A Senator Raises Privacy Questions About Cross-Device Tracking

A lawmaker has asked the Federal Trade Commission to investigate online ad companies that track consumers across devices, like showing them ads on their phones based on Web sites they visit on a computer.

The letter, sent on Thursday by Senator Edward J. Markey, Democrat of Massachusetts, to Edith Ramirez, the commission's chairwoman, cited a New York Times article that ran on Sunday detailing the new ways that mobile advertisers are tracking consumers, including across devices.

“Such tracking envelops users in a digital environment where marketers know their preferences and personal information no matter which device they use while consumers are kept largely in the dark,” Mr.

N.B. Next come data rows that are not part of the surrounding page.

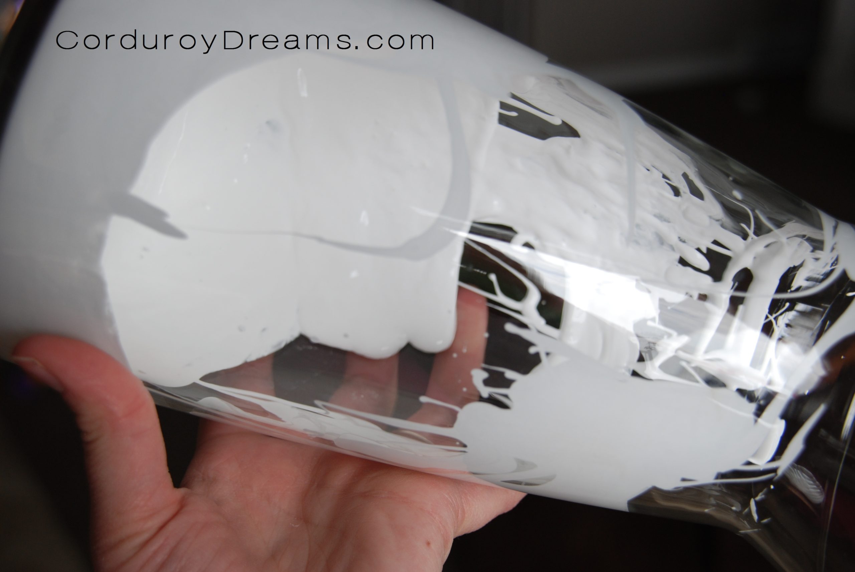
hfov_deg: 30.5
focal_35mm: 66
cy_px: 286
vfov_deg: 20.7
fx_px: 1569
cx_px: 428
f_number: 4.8
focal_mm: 44
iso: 200
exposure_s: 1/80
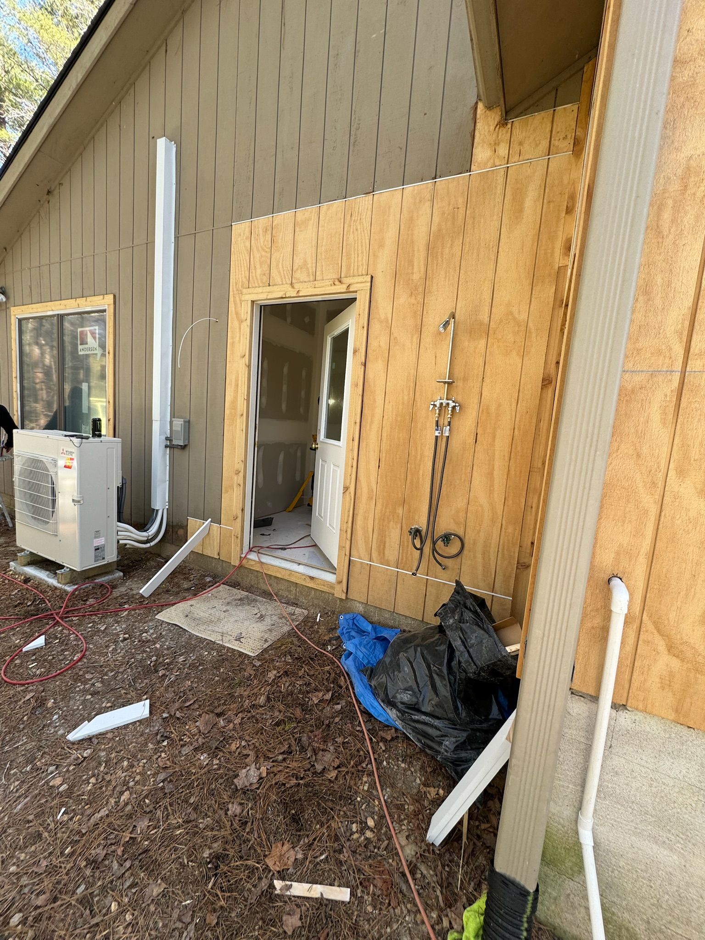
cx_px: 352
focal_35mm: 14
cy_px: 470
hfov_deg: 85.7
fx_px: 380
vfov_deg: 102.1
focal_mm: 2.22
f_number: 2.2
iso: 40
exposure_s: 1/99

Markey wrote.

One of the new challenges for advertisers is that apps on mobile phones do not use cookies, the predominant method for tracking people across Web sites. It has generally been impossible for advertisers to show someone a mobile ad based on searches they did on a different device, for instance, or to know whether a mobile ad resulted in a purchase on another device.

Various companies are figuring out ways to connect people's behavior across devices and show them ads accordingly. One of the companies featured in the article, Drawbridge, applies statistical modeling to data from ad exchanges and Web publishers to determine that several devices belong to the same person.

A Drawbridge spokesman did not immediately respond to a request for comment.

Other companies, like Google, Facebook and Amazon, have other ways to track people's behavior across devices, like when they are logged in to their accounts with those services.

“Previous tracking technologies such as cookies are giving way to more sophisticated, surreptitious methods for monitoring users,” Mr. Markey wrote. “The implications of this evolution are enormous for the privacy of millions of Americans.”